Selective harvests (select cuts, improvement cuts, sustained yield harvests) can be highly variable.  Depending on a landowner's goals, these operations can be low-intensity or may borderline on a shelterwood cut.  The general rule for selective cuts is to improve the health, productivity, and quality of the forest.

 

Most often, this involves marking or selecting trees as residuals (leave) that have good form, established dominance, few defects, and medium-sized crowns (upper branches).  Target trees for removal are large "wolf" trees, stems with existing decay, or species of low preference.  Species selection largely depends on objectives, as wildlife cuts will sometimes favor mast-producing trees like persimmons or post oaks that have limited future timber value.


 

Shelterwood  and Seed-tree Cuts


Shelterwood and Seed-Tree Cuts are more intensive than select cuts as the harvest is generally aimed at increasing ground-level sunlight for either wildlife habitat or forest regeneration.  Depending on the objective, canopy (tree) cover is reduced to a residual of between 5 and 40 percent. 
 
More sunlight equates to faster ground-level initiation and growth of new plants.  For bobwhite quail, this increase must be managed so that cover remains patchy.  If trying to encourage oak seedlings, too much sunlight can create too much competition from species like yellow-poplar, red maple, or sweetgum.


Clear-Cutting or Clearcuts

This method is the mechanical harvest or cutting of all stems in a specific area.  Most pine species (longleaf, shortleaf, loblolly) are considered "pioneers", which means they grow well in open conditions where no overstory is present.  Thus, a clear-cut creates conditions favorable for rapid growth of young trees.  It is also recommended when little or no preferred timber species are present.  This can happen in abused timber stands where previous harvests have taken the oaks, poplars, or pines and have left standing competitors such as sweetgum, elm, or boxelder.  These remaining trees can prevent new seedlings from establishing.

In a wildlife management setting, clear-cuts rapidly produce "early-successional" habitat that is highly valuable for certain animals like prairie warblers, eastern cottontails, and eastern fence swifts.

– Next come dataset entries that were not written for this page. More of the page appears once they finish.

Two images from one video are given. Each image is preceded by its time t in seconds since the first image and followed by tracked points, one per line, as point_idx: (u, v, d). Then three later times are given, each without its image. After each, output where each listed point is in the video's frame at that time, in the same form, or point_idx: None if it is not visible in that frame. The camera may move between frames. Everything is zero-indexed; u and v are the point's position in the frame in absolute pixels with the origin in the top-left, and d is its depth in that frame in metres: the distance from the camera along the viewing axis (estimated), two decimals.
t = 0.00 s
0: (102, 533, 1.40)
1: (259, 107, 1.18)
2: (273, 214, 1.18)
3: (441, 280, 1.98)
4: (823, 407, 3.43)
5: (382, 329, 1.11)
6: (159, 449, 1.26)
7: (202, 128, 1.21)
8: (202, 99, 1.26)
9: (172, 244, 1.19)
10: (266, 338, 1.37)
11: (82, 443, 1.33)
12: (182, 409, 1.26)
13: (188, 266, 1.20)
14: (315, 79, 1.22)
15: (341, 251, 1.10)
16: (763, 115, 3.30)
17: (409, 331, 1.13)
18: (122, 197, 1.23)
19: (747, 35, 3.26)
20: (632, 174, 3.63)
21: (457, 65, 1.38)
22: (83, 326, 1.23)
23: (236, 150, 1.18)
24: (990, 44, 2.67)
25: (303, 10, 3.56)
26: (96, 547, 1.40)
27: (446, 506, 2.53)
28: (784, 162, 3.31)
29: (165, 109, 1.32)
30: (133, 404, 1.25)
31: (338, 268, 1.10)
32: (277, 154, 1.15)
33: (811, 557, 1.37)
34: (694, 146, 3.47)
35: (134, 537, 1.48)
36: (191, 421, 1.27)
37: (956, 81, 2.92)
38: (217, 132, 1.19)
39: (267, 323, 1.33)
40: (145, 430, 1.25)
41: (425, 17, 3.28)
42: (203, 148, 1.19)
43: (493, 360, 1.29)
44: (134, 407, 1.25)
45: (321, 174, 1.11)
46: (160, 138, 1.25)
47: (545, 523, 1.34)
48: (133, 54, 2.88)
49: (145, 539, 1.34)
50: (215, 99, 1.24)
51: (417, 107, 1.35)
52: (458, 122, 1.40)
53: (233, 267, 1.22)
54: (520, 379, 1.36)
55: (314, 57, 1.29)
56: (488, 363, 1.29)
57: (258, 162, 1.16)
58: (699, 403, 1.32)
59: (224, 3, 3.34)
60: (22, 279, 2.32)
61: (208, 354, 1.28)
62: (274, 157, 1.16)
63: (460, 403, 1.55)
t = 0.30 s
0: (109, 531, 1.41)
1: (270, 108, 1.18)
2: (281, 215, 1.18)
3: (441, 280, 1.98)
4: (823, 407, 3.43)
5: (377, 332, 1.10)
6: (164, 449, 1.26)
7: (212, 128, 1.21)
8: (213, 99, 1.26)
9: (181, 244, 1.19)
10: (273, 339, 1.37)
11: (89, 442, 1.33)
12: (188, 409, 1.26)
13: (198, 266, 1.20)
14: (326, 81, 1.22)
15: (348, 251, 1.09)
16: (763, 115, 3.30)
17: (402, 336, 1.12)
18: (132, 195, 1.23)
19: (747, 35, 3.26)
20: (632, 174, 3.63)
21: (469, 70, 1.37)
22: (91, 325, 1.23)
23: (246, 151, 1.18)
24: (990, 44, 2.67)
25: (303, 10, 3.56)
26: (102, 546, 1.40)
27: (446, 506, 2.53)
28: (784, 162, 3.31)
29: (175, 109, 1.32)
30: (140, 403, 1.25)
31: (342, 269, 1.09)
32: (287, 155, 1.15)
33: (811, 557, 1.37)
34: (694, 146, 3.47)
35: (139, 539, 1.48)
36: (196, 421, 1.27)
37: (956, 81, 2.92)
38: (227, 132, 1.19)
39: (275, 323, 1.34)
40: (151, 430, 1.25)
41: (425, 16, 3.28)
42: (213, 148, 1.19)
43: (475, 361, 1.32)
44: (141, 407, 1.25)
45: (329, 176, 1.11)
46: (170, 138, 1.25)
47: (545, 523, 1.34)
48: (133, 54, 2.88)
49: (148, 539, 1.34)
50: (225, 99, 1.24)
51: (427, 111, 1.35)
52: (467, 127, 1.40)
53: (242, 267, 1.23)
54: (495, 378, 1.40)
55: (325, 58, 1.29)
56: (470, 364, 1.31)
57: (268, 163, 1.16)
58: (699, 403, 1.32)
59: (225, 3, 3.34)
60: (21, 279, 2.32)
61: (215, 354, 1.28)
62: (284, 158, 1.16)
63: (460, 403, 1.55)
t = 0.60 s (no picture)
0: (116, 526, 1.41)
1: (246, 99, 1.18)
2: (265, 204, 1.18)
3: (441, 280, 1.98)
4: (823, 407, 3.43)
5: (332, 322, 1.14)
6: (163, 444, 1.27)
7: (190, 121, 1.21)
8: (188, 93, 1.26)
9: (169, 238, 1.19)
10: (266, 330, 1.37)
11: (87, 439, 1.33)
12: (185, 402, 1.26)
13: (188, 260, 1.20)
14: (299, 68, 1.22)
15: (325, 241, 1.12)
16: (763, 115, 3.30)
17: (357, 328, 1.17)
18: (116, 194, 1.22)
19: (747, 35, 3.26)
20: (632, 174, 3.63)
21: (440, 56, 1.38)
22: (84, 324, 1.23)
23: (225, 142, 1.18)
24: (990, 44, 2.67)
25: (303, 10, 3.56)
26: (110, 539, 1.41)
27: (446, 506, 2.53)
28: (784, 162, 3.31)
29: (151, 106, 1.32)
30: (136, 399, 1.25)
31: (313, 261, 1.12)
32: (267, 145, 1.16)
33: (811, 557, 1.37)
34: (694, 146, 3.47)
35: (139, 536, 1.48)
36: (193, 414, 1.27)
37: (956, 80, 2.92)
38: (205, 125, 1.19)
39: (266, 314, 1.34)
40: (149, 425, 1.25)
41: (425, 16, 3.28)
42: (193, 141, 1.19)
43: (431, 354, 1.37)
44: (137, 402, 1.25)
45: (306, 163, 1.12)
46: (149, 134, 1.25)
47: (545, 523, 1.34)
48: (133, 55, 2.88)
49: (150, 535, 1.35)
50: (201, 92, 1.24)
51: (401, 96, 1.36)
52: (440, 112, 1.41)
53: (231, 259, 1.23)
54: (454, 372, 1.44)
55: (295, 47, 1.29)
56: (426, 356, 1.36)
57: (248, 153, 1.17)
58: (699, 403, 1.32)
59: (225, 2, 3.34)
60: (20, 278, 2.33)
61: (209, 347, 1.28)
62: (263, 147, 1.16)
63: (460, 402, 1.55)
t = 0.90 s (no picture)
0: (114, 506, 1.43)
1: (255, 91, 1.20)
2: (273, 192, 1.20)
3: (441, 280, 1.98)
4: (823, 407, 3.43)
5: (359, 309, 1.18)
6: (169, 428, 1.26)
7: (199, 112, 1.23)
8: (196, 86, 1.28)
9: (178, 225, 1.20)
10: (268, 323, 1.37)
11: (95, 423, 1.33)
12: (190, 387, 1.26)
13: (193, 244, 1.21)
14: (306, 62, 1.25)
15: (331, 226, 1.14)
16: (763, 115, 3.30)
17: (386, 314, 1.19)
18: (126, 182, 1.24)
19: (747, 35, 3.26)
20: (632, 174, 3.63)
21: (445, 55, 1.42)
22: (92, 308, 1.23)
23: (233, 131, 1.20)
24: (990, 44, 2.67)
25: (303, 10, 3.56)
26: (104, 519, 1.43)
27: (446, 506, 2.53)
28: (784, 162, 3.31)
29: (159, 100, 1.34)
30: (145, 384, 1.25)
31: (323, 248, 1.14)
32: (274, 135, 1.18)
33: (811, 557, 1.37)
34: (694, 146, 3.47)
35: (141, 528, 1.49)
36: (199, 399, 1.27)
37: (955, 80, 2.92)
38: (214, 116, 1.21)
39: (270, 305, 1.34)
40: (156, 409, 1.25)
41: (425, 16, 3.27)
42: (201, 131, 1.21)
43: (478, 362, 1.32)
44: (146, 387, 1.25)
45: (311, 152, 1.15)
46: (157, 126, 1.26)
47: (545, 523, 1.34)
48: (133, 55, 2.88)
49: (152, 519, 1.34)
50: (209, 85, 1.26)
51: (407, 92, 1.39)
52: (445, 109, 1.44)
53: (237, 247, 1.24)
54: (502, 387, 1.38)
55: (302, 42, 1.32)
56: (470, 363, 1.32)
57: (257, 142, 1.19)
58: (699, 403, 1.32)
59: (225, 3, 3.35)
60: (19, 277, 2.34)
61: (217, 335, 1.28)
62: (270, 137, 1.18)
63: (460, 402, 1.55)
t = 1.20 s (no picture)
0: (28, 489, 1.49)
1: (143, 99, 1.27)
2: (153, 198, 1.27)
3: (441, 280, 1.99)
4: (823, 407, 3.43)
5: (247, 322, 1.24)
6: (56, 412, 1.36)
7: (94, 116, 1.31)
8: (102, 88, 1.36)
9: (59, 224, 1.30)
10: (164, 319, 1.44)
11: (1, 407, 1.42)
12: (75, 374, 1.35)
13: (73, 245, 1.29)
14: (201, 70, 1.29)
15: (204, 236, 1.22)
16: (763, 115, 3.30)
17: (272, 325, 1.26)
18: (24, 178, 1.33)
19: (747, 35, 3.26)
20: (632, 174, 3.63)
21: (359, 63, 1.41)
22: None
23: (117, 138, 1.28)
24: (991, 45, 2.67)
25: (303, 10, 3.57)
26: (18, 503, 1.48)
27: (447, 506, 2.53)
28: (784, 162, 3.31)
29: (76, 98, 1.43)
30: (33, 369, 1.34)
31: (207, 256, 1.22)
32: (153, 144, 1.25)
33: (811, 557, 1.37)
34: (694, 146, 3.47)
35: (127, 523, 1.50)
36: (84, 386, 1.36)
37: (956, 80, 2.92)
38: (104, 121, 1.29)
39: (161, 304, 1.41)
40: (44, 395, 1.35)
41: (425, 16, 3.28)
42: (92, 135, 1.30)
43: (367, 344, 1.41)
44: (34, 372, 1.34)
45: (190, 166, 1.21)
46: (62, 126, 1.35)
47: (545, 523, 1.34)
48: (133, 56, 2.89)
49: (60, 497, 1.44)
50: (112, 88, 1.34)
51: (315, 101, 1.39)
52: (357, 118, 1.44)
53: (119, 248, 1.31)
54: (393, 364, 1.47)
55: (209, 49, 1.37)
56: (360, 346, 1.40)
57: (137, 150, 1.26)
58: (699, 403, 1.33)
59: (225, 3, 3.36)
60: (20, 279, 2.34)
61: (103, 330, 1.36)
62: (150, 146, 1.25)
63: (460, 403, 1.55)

Poor choice: Diameter-limit cuts

This practice involves removing all trees above a certain diameter and leaving the smaller stems.  This methodology is often "sold" to landowners under the false premise that they are allowing the younger trees to grow by removing the old trees.  In actuality, this degrades the forest in two ways.  First, it is very difficult to remove large trees without severely damaging smaller trees.  Secondly, by removing the largest trees, you effectively remove the best producers from the system and allow the "lazy" trees to remain.  Long-term, this makes the forest less productive.

Poor Choice: Hardwood Clearing to Plant Pines

While planting pines after harvesting a mature hardwood stand is acceptable, clearing mid-sized hardwoods (4-8" dbh) in order to plant loblolly pines is usually a costly mistake. Most hardwoods are not worth much if diameters are less than 10 inches.  However, it can be a relatively simple operation to thin hardwoods in order to get a few inches of growth before cutting.  The average pine stand in the piedmont takes 17-20 years before it can be commercially thinned.  If you look at the combined factors, hardwoods can usually pay off in this situation at a much earlier date than plantation pine.